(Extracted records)
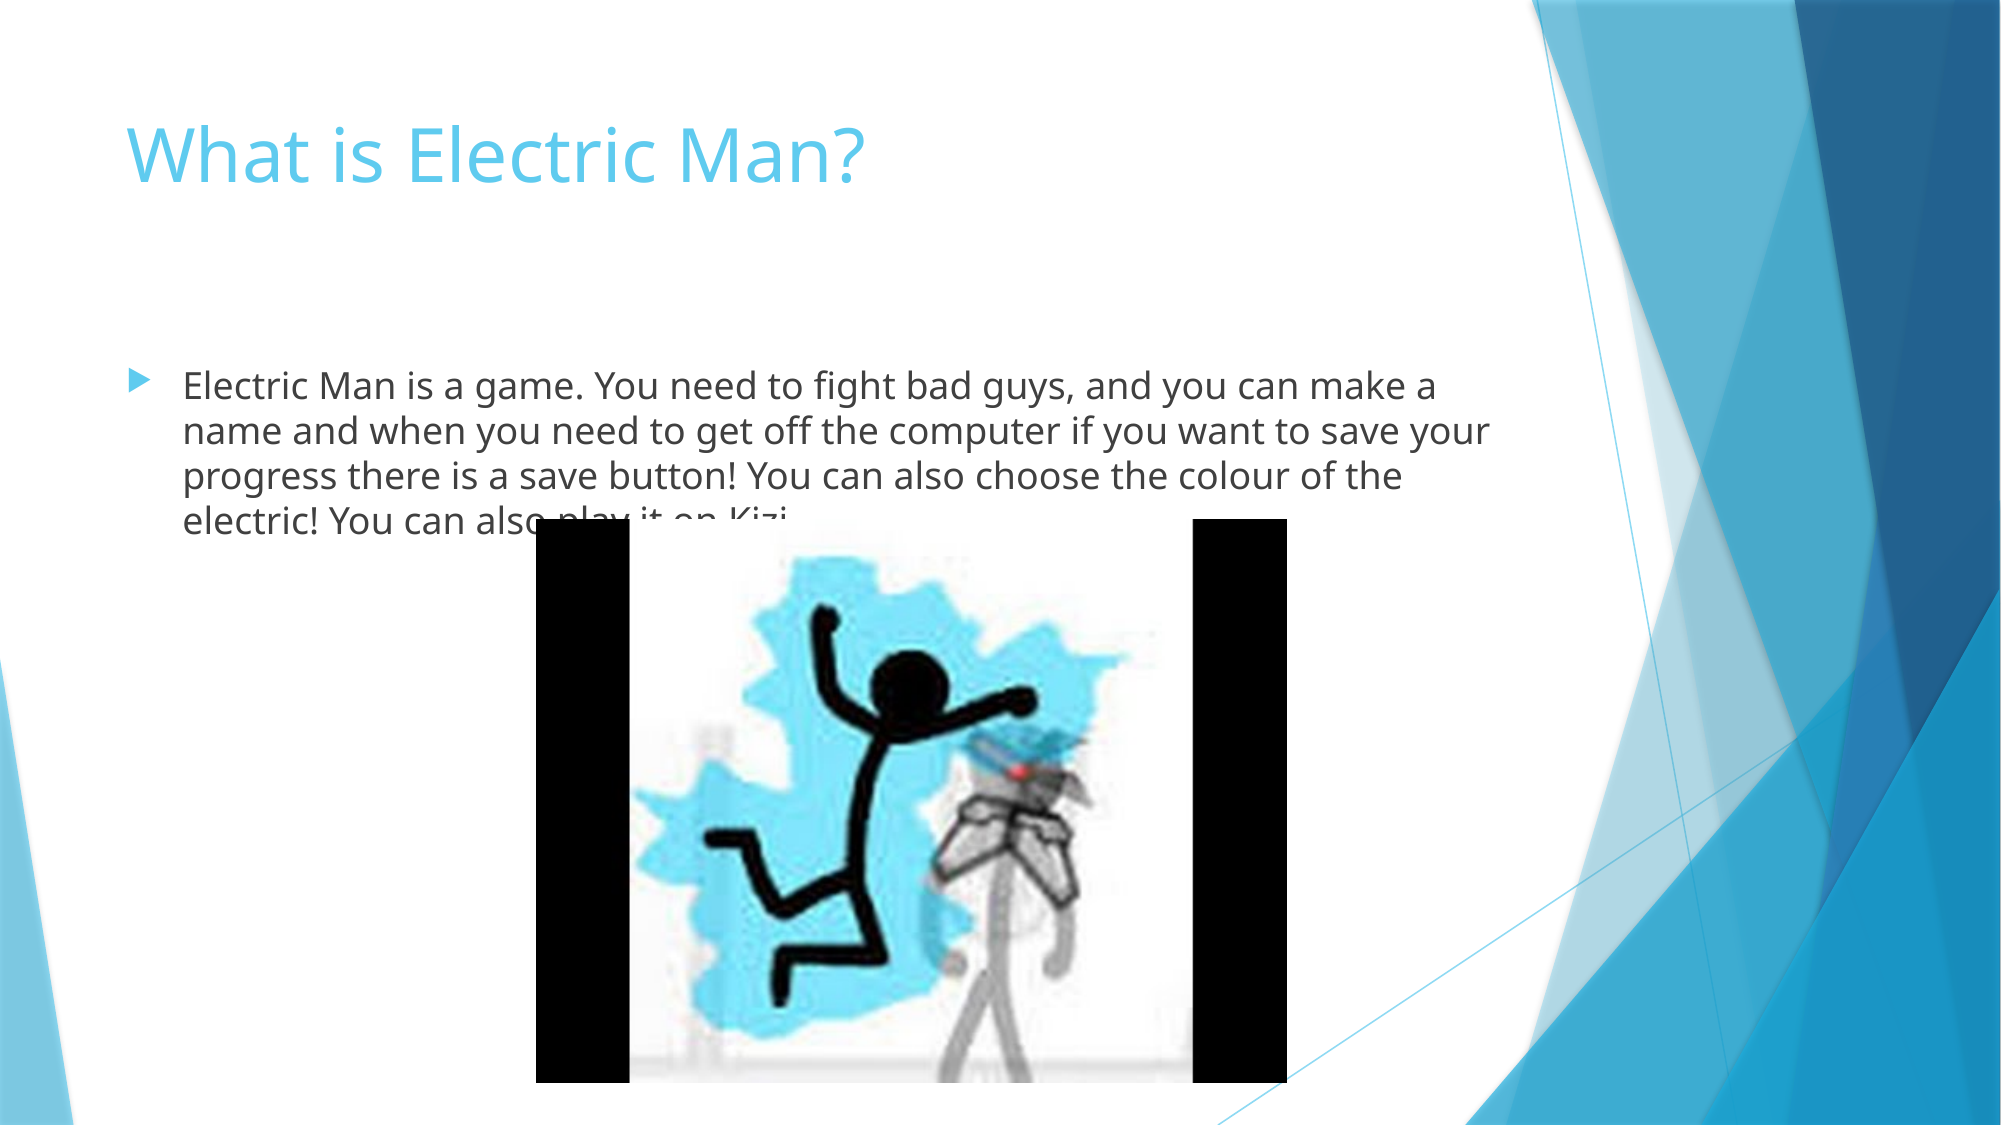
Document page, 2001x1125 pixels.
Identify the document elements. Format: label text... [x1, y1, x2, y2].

list Electric Man is a game. You need to fight bad guys, and you can make a name and when you need to get off the computer if you want to save your progress there is a save button! You can also choose the colour of the electric! You can also play it on Kizi [111, 354, 1522, 992]
picture [535, 519, 1287, 1083]
title What is Electric Man? [111, 99, 1522, 214]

- Activity
Please set down each line of the data above exactly as written, without the pictures.

- Answer for the task
Document page, 2001x1125 pixels.
Identify the document elements. Format: label text... [x1, y1, x2, y2].

list Electric Man is a game. You need to fight bad guys, and you can make a name and when you need to get off the computer if you want to save your progress there is a save button! You can also choose the colour of the electric! You can also play it on Kizi [111, 354, 1522, 992]
picture [535, 519, 1287, 1083]
title What is Electric Man? [111, 99, 1522, 214]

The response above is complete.